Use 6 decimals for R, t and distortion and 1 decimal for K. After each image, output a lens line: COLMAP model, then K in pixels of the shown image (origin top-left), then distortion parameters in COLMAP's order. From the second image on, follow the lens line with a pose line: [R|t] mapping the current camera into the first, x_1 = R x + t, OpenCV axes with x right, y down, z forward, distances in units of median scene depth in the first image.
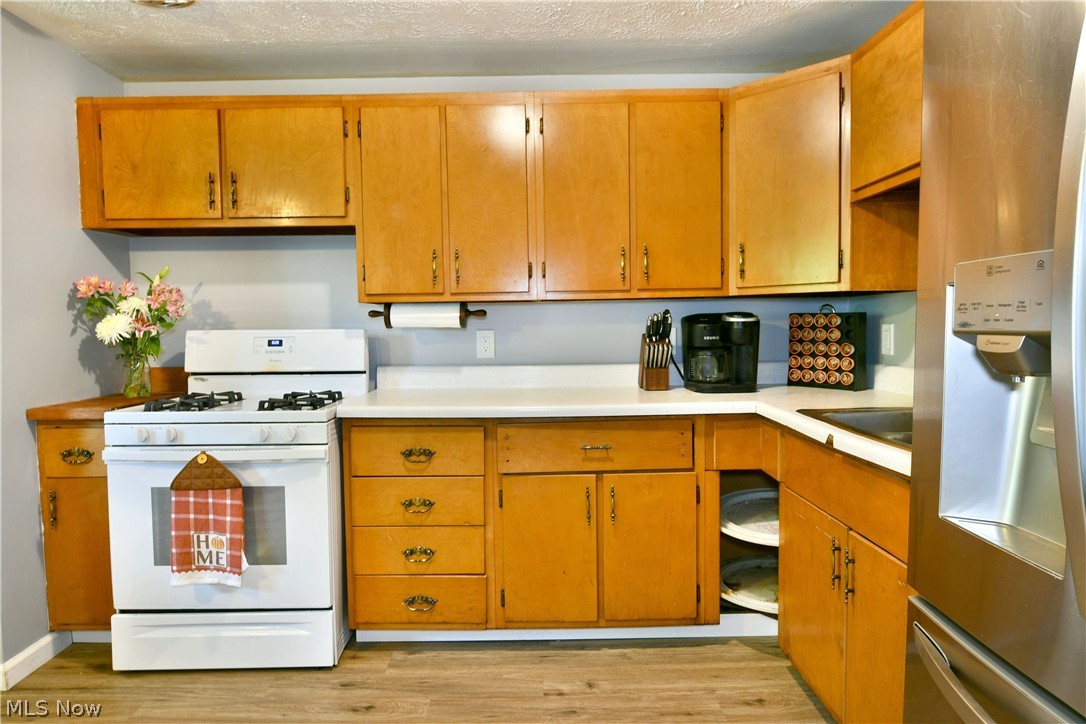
lens RADIAL K [[654.5, 0, 535.5], [0, 654.5, 358.4], [0, 0, 1]] dist [-0.011397, -0.006085]
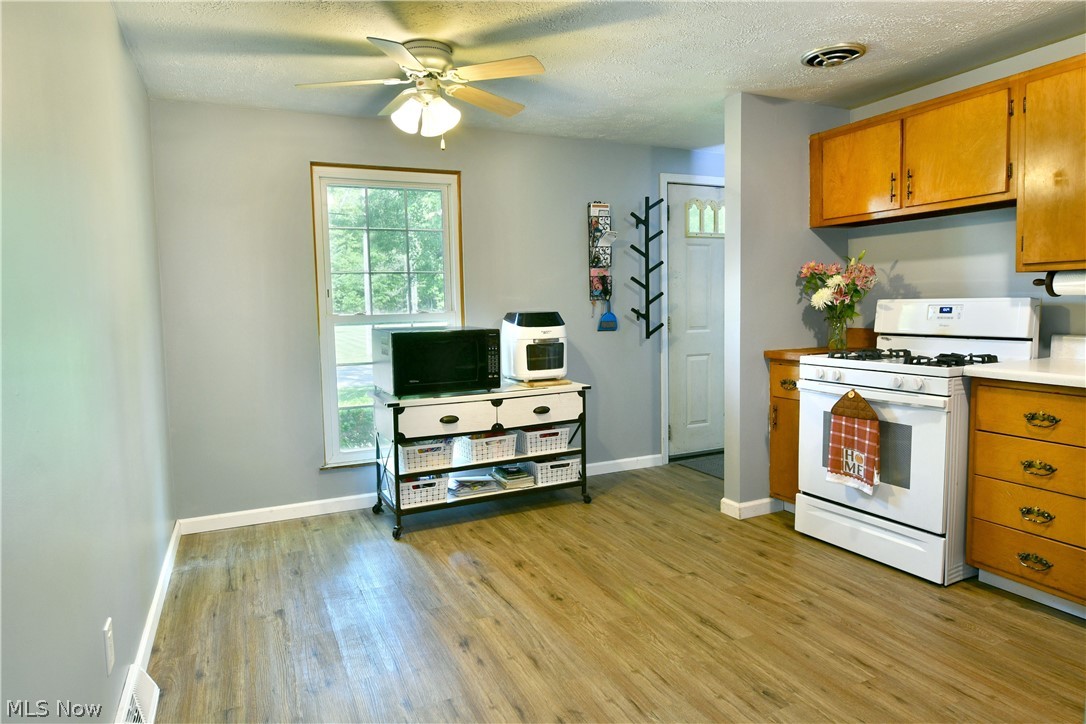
lens RADIAL K [[654.5, 0, 535.5], [0, 654.5, 358.4], [0, 0, 1]] dist [-0.011397, -0.006085]
pose [[0.408174, 0.075193, -0.909802, 0.414851], [-0.029564, 0.997168, 0.069150, 0.003801], [0.912425, -0.001328, 0.409241, -0.146114]]
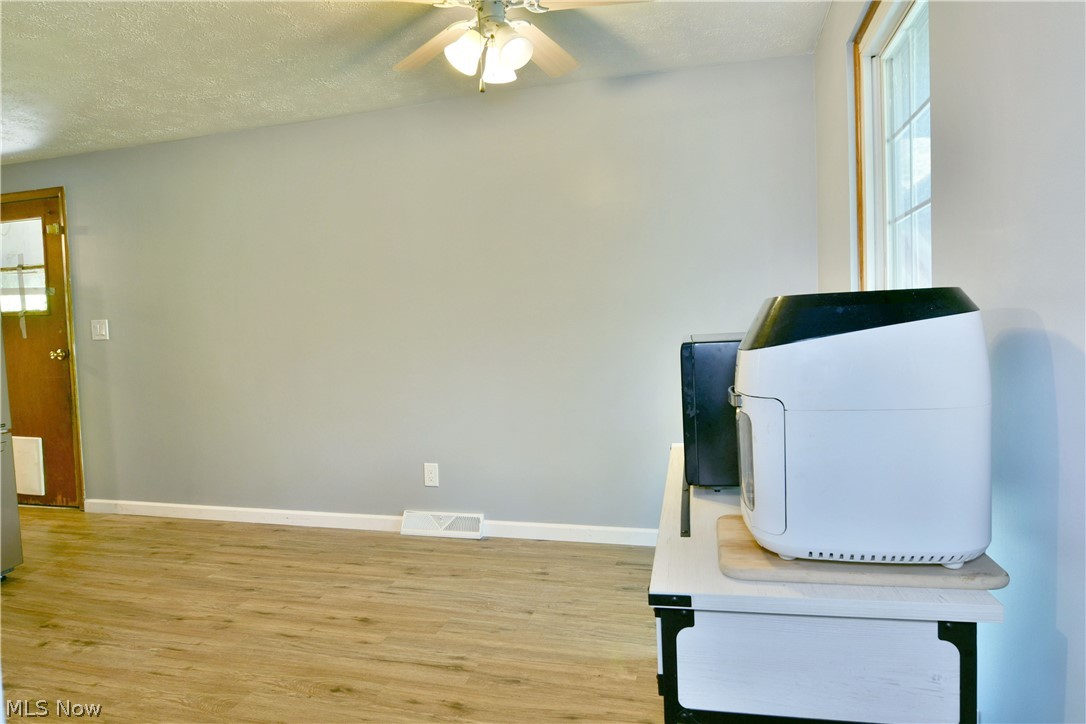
lens RADIAL K [[654.5, 0, 535.5], [0, 654.5, 358.4], [0, 0, 1]] dist [-0.011397, -0.006085]
pose [[-0.960018, 0.029019, 0.278430, -1.075520], [0.058508, 0.993446, 0.098193, -0.011295], [-0.273756, 0.110558, -0.955424, 1.059899]]
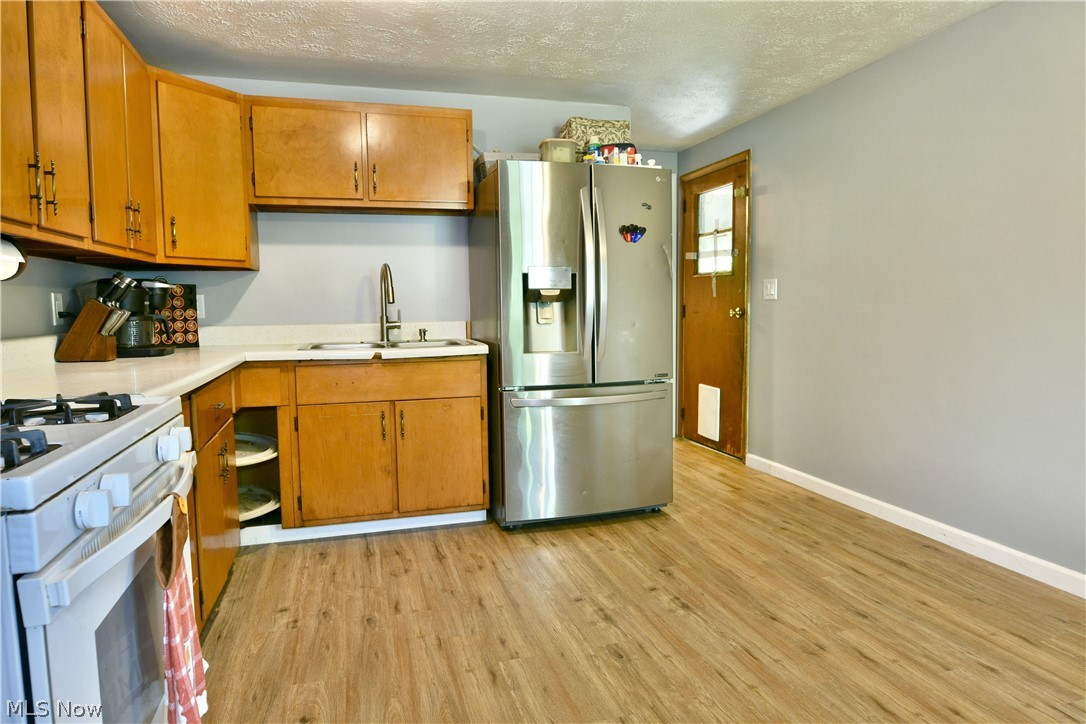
lens RADIAL K [[654.5, 0, 535.5], [0, 654.5, 358.4], [0, 0, 1]] dist [-0.011397, -0.006085]
pose [[-0.270563, -0.063185, 0.960627, -0.989321], [0.066148, 0.994265, 0.084028, 0.010573], [-0.960427, 0.086278, -0.264832, 0.783173]]
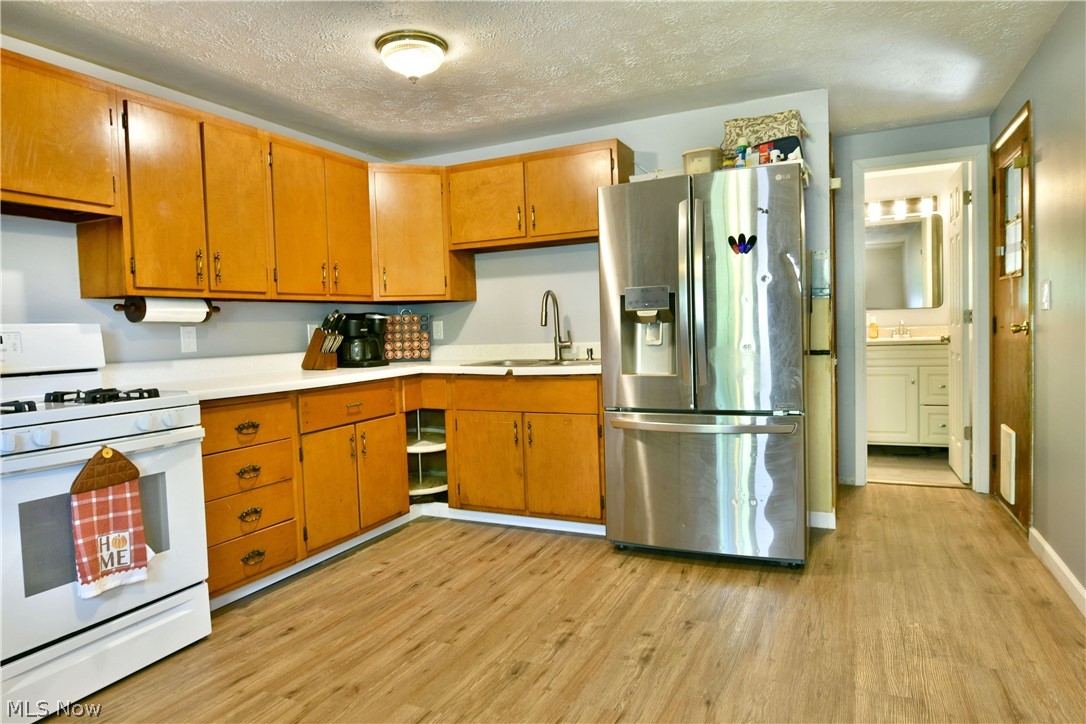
lens RADIAL K [[654.5, 0, 535.5], [0, 654.5, 358.4], [0, 0, 1]] dist [-0.011397, -0.006085]
pose [[0.439179, -0.043495, 0.897346, -0.980057], [0.073959, 0.997187, 0.012137, 0.048058], [-0.895350, 0.061036, 0.441161, 0.026382]]
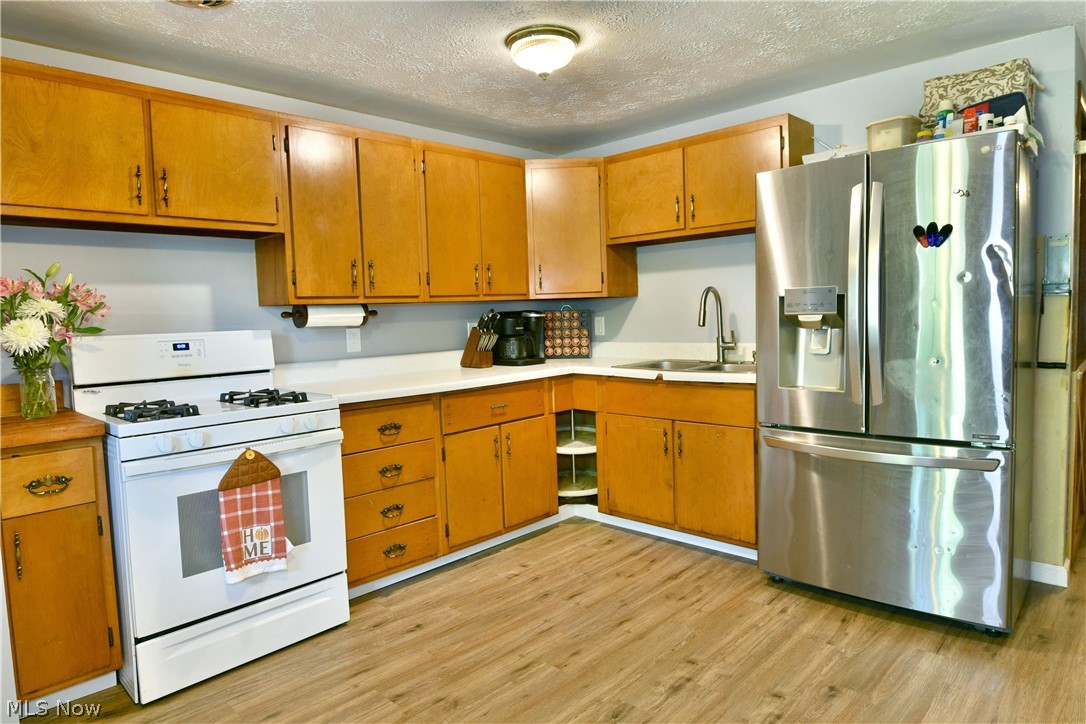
lens RADIAL K [[654.5, 0, 535.5], [0, 654.5, 358.4], [0, 0, 1]] dist [-0.011397, -0.006085]
pose [[0.700136, -0.060824, 0.711414, -0.843244], [0.062600, 0.997757, 0.023699, 0.004129], [-0.711260, 0.027942, 0.702373, -0.053352]]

----

* [Work item]: Copy every line of the records above word for word, and leave out the pictures.

* [Solution to the exercise]:
Use 6 decimals for R, t and distortion and 1 decimal for K. After each image, output a lens line: COLMAP model, then K in pixels of the shown image (origin top-left), then distortion parameters in COLMAP's order. From the second image on, follow the lens line with a pose line: [R|t] mapping the current camera into the first, x_1 = R x + t, OpenCV axes with x right, y down, z forward, distances in units of median scene depth in the first image.
lens RADIAL K [[654.5, 0, 535.5], [0, 654.5, 358.4], [0, 0, 1]] dist [-0.011397, -0.006085]
lens RADIAL K [[654.5, 0, 535.5], [0, 654.5, 358.4], [0, 0, 1]] dist [-0.011397, -0.006085]
pose [[0.408174, 0.075193, -0.909802, 0.414851], [-0.029564, 0.997168, 0.069150, 0.003801], [0.912425, -0.001328, 0.409241, -0.146114]]
lens RADIAL K [[654.5, 0, 535.5], [0, 654.5, 358.4], [0, 0, 1]] dist [-0.011397, -0.006085]
pose [[-0.960018, 0.029019, 0.278430, -1.075520], [0.058508, 0.993446, 0.098193, -0.011295], [-0.273756, 0.110558, -0.955424, 1.059899]]
lens RADIAL K [[654.5, 0, 535.5], [0, 654.5, 358.4], [0, 0, 1]] dist [-0.011397, -0.006085]
pose [[-0.270563, -0.063185, 0.960627, -0.989321], [0.066148, 0.994265, 0.084028, 0.010573], [-0.960427, 0.086278, -0.264832, 0.783173]]
lens RADIAL K [[654.5, 0, 535.5], [0, 654.5, 358.4], [0, 0, 1]] dist [-0.011397, -0.006085]
pose [[0.439179, -0.043495, 0.897346, -0.980057], [0.073959, 0.997187, 0.012137, 0.048058], [-0.895350, 0.061036, 0.441161, 0.026382]]
lens RADIAL K [[654.5, 0, 535.5], [0, 654.5, 358.4], [0, 0, 1]] dist [-0.011397, -0.006085]
pose [[0.700136, -0.060824, 0.711414, -0.843244], [0.062600, 0.997757, 0.023699, 0.004129], [-0.711260, 0.027942, 0.702373, -0.053352]]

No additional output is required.